Exercise objective: Transcribe the entries exactly; images are not part of the copy.

Exercise inputs:
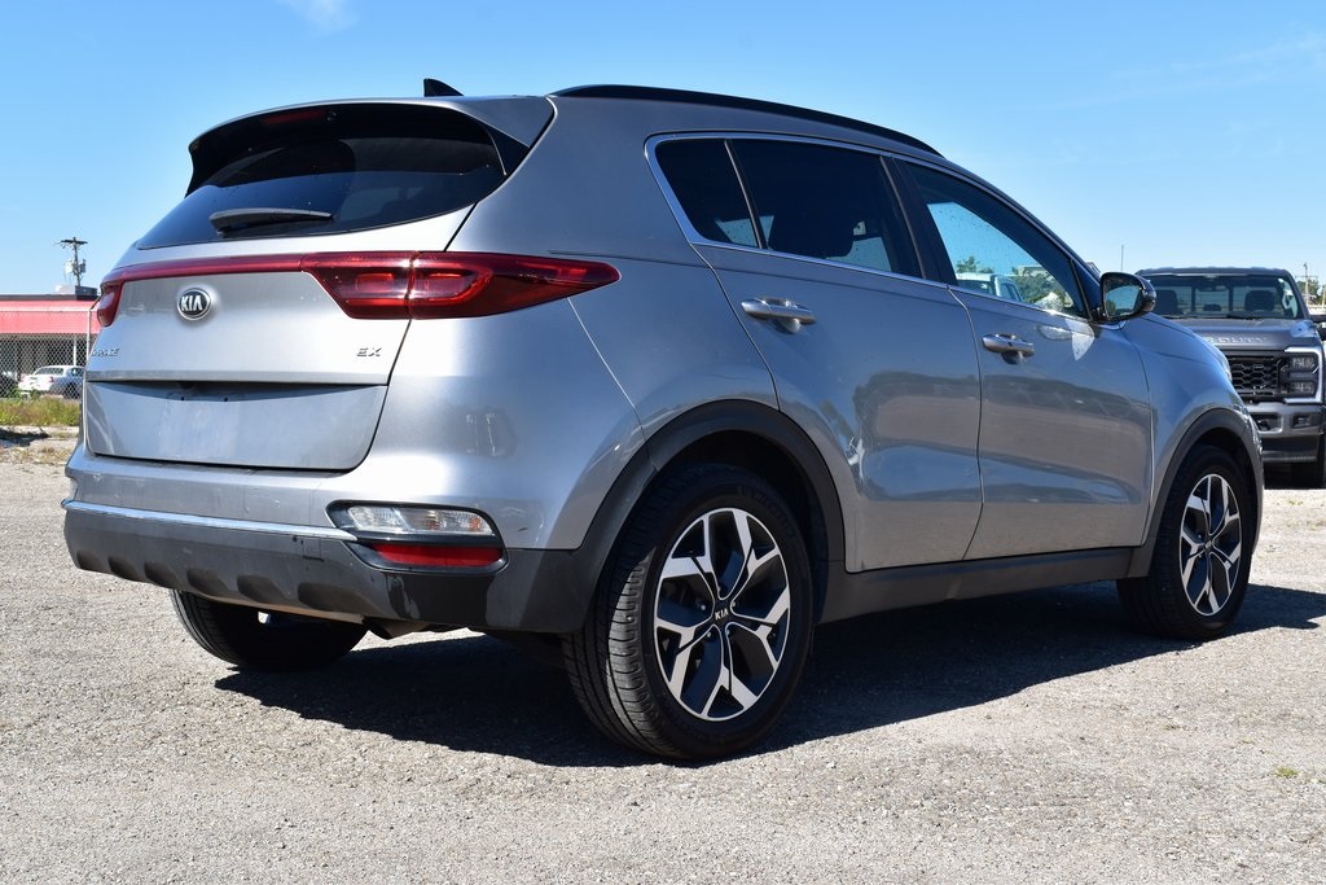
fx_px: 1713
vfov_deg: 29.0
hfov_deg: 42.3
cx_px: 663
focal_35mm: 46
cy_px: 442
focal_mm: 31
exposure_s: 1/400
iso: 400
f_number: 11
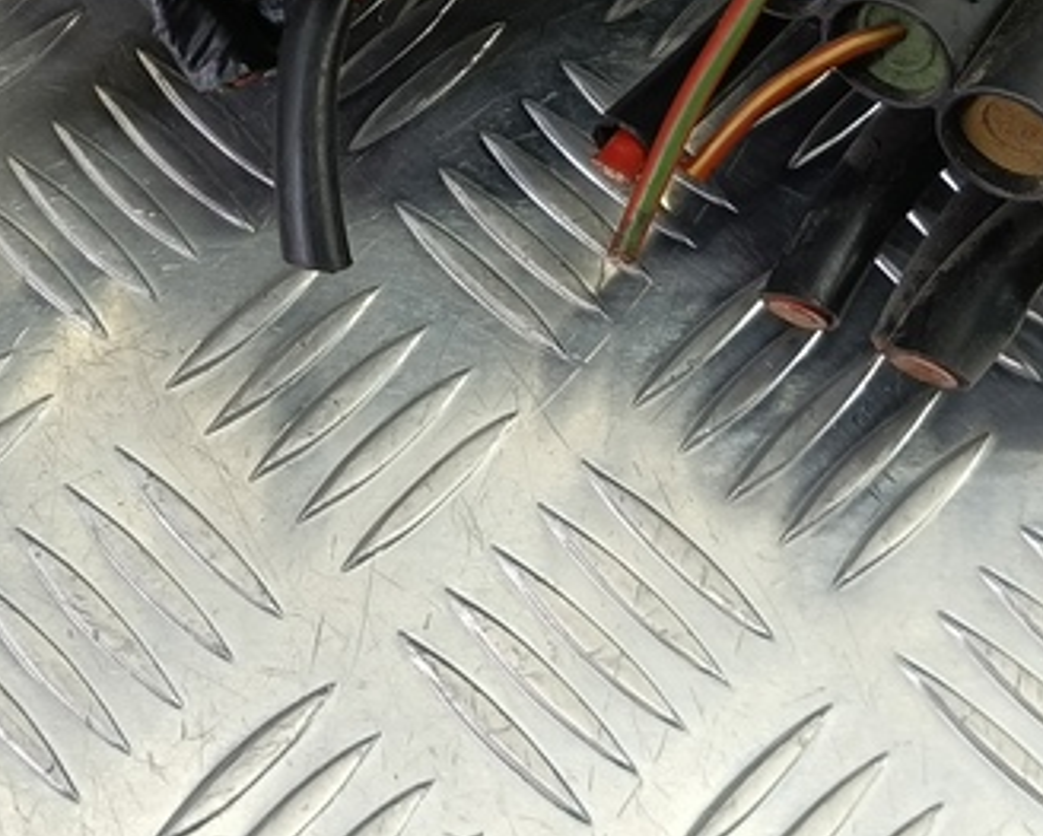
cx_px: 194
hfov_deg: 26.6
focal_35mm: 70
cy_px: -353
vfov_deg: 19.5
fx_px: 2163
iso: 118
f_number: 1.6
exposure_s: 1/50
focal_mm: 4.11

Your response:
fx_px: 1713
vfov_deg: 29.0
hfov_deg: 42.3
cx_px: 663
focal_35mm: 46
cy_px: 442
focal_mm: 31
exposure_s: 1/400
iso: 400
f_number: 11
cx_px: 194
hfov_deg: 26.6
focal_35mm: 70
cy_px: -353
vfov_deg: 19.5
fx_px: 2163
iso: 118
f_number: 1.6
exposure_s: 1/50
focal_mm: 4.11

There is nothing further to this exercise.